Lancé le 17 mai sur Canal+, le deuxième chapitre de La Guerre des Mondes version franco-britannique, plus sombre que jamais, prend une dimension troublante en cette période de crise sanitaire. Peur de l'Autre, attaque bactériologique dévastatrice, ordre mondial bouleversé : l'adaptation du roman de H.G. Wells par le showrunner Howard Overman donne une perspective bien sombre à l'humanité.
Dans la série, Gabriel Byrne, acteur irlandais révélé dans Miller's Crossing des frères Coen et devenu une star internationale avec la série En Analyse, joue Bill Ward, un neuroscientifique de renom déterminé à trouver un remède contre les aliens qui ont quasiment éradiqué l'humanité en quelques jours.
Grand fan du roman original, l'acteur a trouvé un écho pertinent avec l'actualité lorsqu'on lui a présenté le projet d'adaptation quelques années plus tôt : "A l'époque, on m'avait demandé ce qu'étaient les aliens selon moi, et j'avais répondu l'environnement. Je pense que c'est ce que représentent ces créatures, la véritable menace de l'humanité, et comment nous allons devoir nous y confronter."

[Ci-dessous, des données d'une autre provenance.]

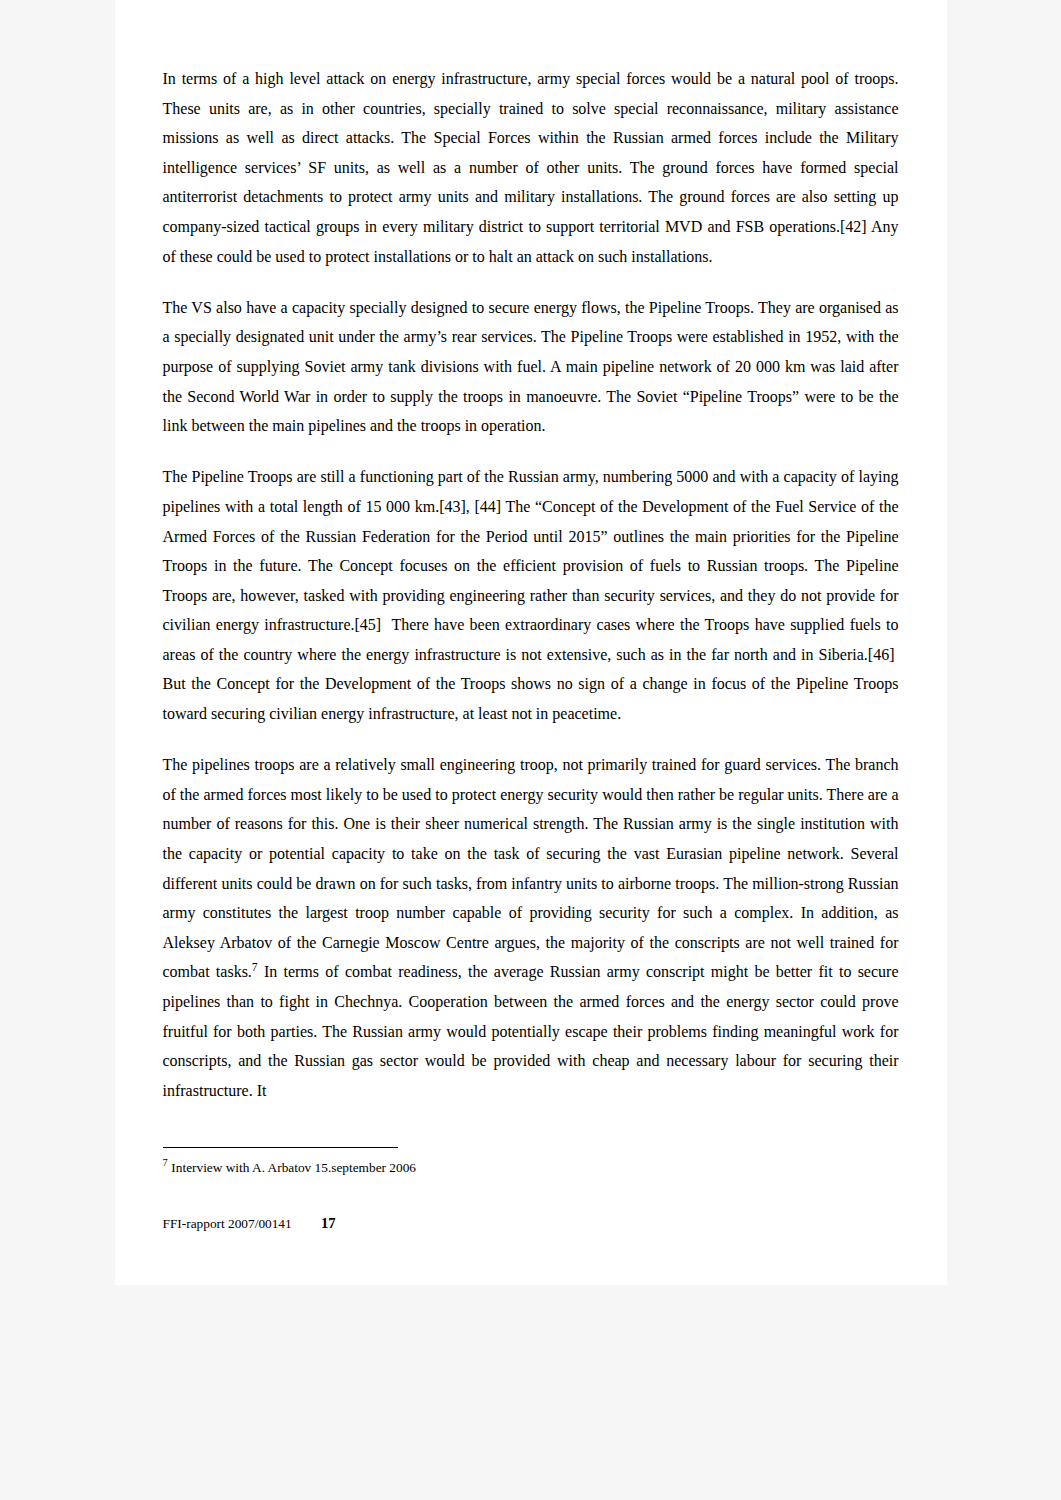In terms of a high level attack on energy infrastructure, army special forces would be a natural pool of troops. These units are, as in other countries, specially trained to solve special reconnaissance, military assistance missions as well as direct attacks. The Special Forces within the Russian armed forces include the Military intelligence services’ SF units, as well as a number of other units. The ground forces have formed special antiterrorist detachments to protect army units and military installations. The ground forces are also setting up company-sized tactical groups in every military district to support territorial MVD and FSB operations.[42] Any of these could be used to protect installations or to halt an attack on such installations.
The VS also have a capacity specially designed to secure energy flows, the Pipeline Troops. They are organised as a specially designated unit under the army’s rear services. The Pipeline Troops were established in 1952, with the purpose of supplying Soviet army tank divisions with fuel. A main pipeline network of 20 000 km was laid after the Second World War in order to supply the troops in manoeuvre. The Soviet “Pipeline Troops” were to be the link between the main pipelines and the troops in operation.
The Pipeline Troops are still a functioning part of the Russian army, numbering 5000 and with a capacity of laying pipelines with a total length of 15 000 km.[43], [44] The “Concept of the Development of the Fuel Service of the Armed Forces of the Russian Federation for the Period until 2015” outlines the main priorities for the Pipeline Troops in the future. The Concept focuses on the efficient provision of fuels to Russian troops. The Pipeline Troops are, however, tasked with providing engineering rather than security services, and they do not provide for civilian energy infrastructure.[45] There have been extraordinary cases where the Troops have supplied fuels to areas of the country where the energy infrastructure is not extensive, such as in the far north and in Siberia.[46] But the Concept for the Development of the Troops shows no sign of a change in focus of the Pipeline Troops toward securing civilian energy infrastructure, at least not in peacetime.
The pipelines troops are a relatively small engineering troop, not primarily trained for guard services. The branch of the armed forces most likely to be used to protect energy security would then rather be regular units. There are a number of reasons for this. One is their sheer numerical strength. The Russian army is the single institution with the capacity or potential capacity to take on the task of securing the vast Eurasian pipeline network. Several different units could be drawn on for such tasks, from infantry units to airborne troops. The million-strong Russian army constitutes the largest troop number capable of providing security for such a complex. In addition, as Aleksey Arbatov of the Carnegie Moscow Centre argues, the majority of the conscripts are not well trained for combat tasks.7 In terms of combat readiness, the average Russian army conscript might be better fit to secure pipelines than to fight in Chechnya. Cooperation between the armed forces and the energy sector could prove fruitful for both parties. The Russian army would potentially escape their problems finding meaningful work for conscripts, and the Russian gas sector would be provided with cheap and necessary labour for securing their infrastructure. It
7 Interview with A. Arbatov 15.september 2006
FFI-rapport 2007/00141 17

"Le pouvoir de ce type de récit c'est de vous inciter, à un niveau inconscient, à réfléchir sur le monde. Quand je lis un script, je me demande toujours : quel en est le contenu ? Quel est son message ? Si dans son contenu je trouve une bonne raison de m'engager sur un projet, je le fais."
Dans cette deuxième saison, le personnage de Bill se retrouve anéanti après avoir vu ses proches périr dans la catastrophe. Comment avancer lorsqu'on a tout perdu ?
"C'est un scientifique. Parce qu'il a un désir inhérent de résoudre les problèmes, il se lance dans une course pour essayer de trouver la solution à cette horreur. Pour moi, ça lui donne une raison encore forte d'essayer de résoudre cette menace. C'est presque comme s'il se vengeait lui-même, en réparation de la mort de sa femme et de son fils."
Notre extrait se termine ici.